##### Source text #####

Now the emerging science of complexity -- popularly called "chaos
theory" -- undermines even our understanding of the behavior
of simple algebraic equations. Here's the bad news: iterative
solutions of many of the very simplest of polynomials can give
results that apparently make no sense.
A Quick Overview
Perhaps you've heard statements from the popular press claiming
that the weather is inherently unpredictable because the flapping
of a butterfly's wings in Brazil will ultimately have some effect
in your own home town. The essence of this statement is that
we can never, ever, know the initial conditions of a system with
enough precision to predict its outcome. Remember that Heisenberg
told us that the act of measurement effects the result, limiting
the resolution of any instrument we care to use to get this initial
data. If your system is wildly dependent on the starting point,
the limits imposed by quantum mechanics will give us wild results.

##### Entries shown #####

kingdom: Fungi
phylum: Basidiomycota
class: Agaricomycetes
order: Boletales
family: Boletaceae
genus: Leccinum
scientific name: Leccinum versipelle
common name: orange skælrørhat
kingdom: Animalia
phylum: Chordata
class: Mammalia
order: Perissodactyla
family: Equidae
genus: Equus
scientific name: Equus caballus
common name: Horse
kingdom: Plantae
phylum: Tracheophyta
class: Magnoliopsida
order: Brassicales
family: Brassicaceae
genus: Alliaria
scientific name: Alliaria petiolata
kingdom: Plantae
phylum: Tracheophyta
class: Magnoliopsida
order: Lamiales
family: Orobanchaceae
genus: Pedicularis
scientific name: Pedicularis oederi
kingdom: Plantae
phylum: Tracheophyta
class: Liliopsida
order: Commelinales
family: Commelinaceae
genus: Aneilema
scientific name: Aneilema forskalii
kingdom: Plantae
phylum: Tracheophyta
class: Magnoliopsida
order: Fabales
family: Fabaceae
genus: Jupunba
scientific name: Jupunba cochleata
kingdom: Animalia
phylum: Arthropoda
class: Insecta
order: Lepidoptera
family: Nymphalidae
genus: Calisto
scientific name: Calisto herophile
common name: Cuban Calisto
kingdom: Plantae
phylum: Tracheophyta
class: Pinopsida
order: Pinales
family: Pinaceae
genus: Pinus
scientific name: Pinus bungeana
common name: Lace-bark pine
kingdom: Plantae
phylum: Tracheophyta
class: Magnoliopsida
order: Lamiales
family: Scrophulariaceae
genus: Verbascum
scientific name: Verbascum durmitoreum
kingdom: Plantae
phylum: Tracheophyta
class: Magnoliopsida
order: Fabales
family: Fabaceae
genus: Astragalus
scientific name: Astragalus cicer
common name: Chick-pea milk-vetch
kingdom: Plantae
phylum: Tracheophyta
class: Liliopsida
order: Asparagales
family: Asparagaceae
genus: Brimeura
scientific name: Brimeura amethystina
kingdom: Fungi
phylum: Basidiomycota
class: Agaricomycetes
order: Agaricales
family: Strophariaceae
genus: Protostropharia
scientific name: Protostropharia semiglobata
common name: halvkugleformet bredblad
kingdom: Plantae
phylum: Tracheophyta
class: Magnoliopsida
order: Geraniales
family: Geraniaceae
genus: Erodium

#####

### Problems to work on
• a. Quote the chaos theory text from "Now the emerging" down to "make no sense.".
• b. According to the chaos theory text, why can we never predict the outcome of a system that depends heavily on its starting point? Answer in one to three sentences.
The data plays no part in any of this.

### Solutions per task
• a.
Now the emerging science of complexity -- popularly called "chaos
theory" -- undermines even our understanding of the behavior
of simple algebraic equations. Here's the bad news: iterative
solutions of many of the very simplest of polynomials can give
results that apparently make no sense.

• b. We can never know a system's initial conditions precisely enough, because measuring something affects the result and limits the resolution of any instrument used to gather that starting data. When a system depends wildly on its starting point, those limits imposed by quantum mechanics lead to wild results.